Tuesday, 18 September 2012

Week 15: Par for the Course



The second week at the MCLM was another wild card. Members of the documentary film crew for the Joyce Ann Gaines Story (http://jagthedoc.com/) were here scanning photographs and filming interviews in the courtroom. They asked Cara to sign a contract that relinquished the rights of the museum in any future uses of the materials. With our staff being reduced to just myself and Cara, it was difficult to reach a consensus on the validity of the contract. I was able to scan it and send it over to the toughest lawyer that I know, Julieanna Richardson. We are hoping that she can give us some feedback that will allow us to support the efforts of the documentary and permit the museum to gain some profit from its resources. 

I also looked up the Carnegie-Whitney Award which grants $5,000 to institutions providing access to library materials. I noticed that previous winners included Susan Irwin’s Sacks Collection at the Arizona Historical Society, Dana Braccia’s community authors’ initiative at the Scottsdale Public Library and Teresa Welsh’s bibliography of Disaster Preparation at the University of Southern Mississippi. These are all diverse people and organizations that I have worked with in the past. The application is due on November 2, 2012, and I think that we may be able to justify a use of the funds to provide supplies for accessing Mayme’s book collection.

My biggest project is the continuous processing of the Mayme A. Clayton Papers. In two weeks, I have gone through 20 boxes, and established five distinct series; Western States Black Research Association, Black American Cinema Society, Third World Ethnic Books, Personal Papers, and Outreach. The most challenging section has to be her personal papers. Scraps of paper, note pads filled with phone numbers, and antiquated rolodexes are elements of this section. I’m not sure what value they will have to researchers, but I am keeping them all, just in case.
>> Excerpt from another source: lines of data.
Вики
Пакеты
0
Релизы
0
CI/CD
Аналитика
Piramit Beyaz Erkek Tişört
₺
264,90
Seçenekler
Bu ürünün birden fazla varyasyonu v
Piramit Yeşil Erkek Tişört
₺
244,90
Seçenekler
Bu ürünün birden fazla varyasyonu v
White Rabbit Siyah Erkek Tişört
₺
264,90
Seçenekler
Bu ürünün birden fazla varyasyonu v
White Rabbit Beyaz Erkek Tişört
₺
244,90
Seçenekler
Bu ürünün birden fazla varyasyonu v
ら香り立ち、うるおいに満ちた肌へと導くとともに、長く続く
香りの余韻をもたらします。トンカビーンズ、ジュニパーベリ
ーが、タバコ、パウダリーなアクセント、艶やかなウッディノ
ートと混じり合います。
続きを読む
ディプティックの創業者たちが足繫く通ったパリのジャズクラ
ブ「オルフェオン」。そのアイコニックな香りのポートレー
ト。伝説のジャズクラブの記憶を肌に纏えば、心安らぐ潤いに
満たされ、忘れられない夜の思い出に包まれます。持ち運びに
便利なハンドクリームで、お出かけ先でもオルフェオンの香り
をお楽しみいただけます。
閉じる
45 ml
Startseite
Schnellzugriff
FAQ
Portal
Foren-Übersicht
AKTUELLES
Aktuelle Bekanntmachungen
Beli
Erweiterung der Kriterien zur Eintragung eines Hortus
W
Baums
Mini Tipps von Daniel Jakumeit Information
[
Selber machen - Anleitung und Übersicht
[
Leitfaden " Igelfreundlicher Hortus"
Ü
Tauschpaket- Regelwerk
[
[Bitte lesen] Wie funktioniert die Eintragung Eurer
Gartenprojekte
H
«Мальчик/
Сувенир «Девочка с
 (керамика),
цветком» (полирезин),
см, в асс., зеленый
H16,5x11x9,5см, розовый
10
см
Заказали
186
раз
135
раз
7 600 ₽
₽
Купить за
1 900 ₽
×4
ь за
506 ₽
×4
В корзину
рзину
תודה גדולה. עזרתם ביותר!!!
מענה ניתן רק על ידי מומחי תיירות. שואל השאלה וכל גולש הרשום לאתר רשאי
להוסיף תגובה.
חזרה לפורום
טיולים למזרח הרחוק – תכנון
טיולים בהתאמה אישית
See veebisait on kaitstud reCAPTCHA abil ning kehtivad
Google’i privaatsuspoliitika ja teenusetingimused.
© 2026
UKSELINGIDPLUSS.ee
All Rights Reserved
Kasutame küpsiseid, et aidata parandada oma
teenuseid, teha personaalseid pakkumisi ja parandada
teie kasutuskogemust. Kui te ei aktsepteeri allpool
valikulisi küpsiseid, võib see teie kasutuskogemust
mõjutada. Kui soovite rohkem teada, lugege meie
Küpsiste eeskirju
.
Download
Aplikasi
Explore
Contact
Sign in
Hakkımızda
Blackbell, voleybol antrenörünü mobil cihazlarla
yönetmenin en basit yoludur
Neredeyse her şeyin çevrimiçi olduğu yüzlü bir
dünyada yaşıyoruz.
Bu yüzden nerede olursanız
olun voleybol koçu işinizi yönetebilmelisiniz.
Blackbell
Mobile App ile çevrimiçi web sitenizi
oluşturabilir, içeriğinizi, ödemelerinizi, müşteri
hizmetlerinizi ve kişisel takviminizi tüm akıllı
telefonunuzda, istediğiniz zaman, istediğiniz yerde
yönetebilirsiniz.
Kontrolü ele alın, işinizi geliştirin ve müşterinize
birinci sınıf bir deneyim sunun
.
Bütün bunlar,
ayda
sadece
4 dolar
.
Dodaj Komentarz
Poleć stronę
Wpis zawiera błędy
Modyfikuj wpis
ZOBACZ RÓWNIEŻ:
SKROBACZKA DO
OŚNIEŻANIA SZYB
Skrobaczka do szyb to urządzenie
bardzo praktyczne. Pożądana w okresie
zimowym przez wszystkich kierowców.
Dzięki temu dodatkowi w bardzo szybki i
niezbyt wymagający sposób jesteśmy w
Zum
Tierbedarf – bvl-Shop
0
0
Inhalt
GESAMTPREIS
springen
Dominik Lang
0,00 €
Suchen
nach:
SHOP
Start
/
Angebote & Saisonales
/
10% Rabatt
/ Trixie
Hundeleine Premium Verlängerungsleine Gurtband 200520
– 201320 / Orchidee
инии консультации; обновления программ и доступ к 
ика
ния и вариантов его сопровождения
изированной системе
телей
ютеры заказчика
A member from the museum’s board of directors has asked me to keep a look out for anything related to Dr. Clayton’s correspondence with Tiger Woods. For about 20 years, Dr. Clayton and her affiliated organizations sponsored a golf tournament in southern California. I have found some Tiger Woods ads from magazines and his name listed among other celebrities that she intended to contact, but nothing from the man, himself. I think that there may be more information on Tiger Woods as I sift further into the collection.
Other snags include a shortage of boxes and folders. I am forced to only folder items when the stacks become too overwhelming. Next week, I am planning to scavenge through the supply closets and think creatively about sound archival alternatives for re-housing the materials.

My days are usually broken up by visits from volunteers who want to chat, watching the phones while Cara is at lunch, and any groups that are renting the space. We hosted the monthly meeting of the California African American Genealogical Society on Saturday. I introduced myself towards the end of the session and they surprised me with a wide variety of follow up questions. They wanted to know about the HistoryMakers, the fellowship, where I had worked and what I had been doing in the museum so far. Many of them were traveling all over the country to research their families, so I did not hesitate to share my connection to archives in Phoenix, Chicago, Charleston, Nashville and Annapolis. They also wanted to know if I would be presenting my genealogy at their next meeting. I said that it would be hard considering that I have never worked on mine, so their disapproving looks may be the impetus that I need to get going on that project. I also found out that Alyss had worked with them on organizing a collection that they are donating to the museum, and I was expected to pick up where she left off. I am looking forward to catching up to speed on that project and working with this group in the future.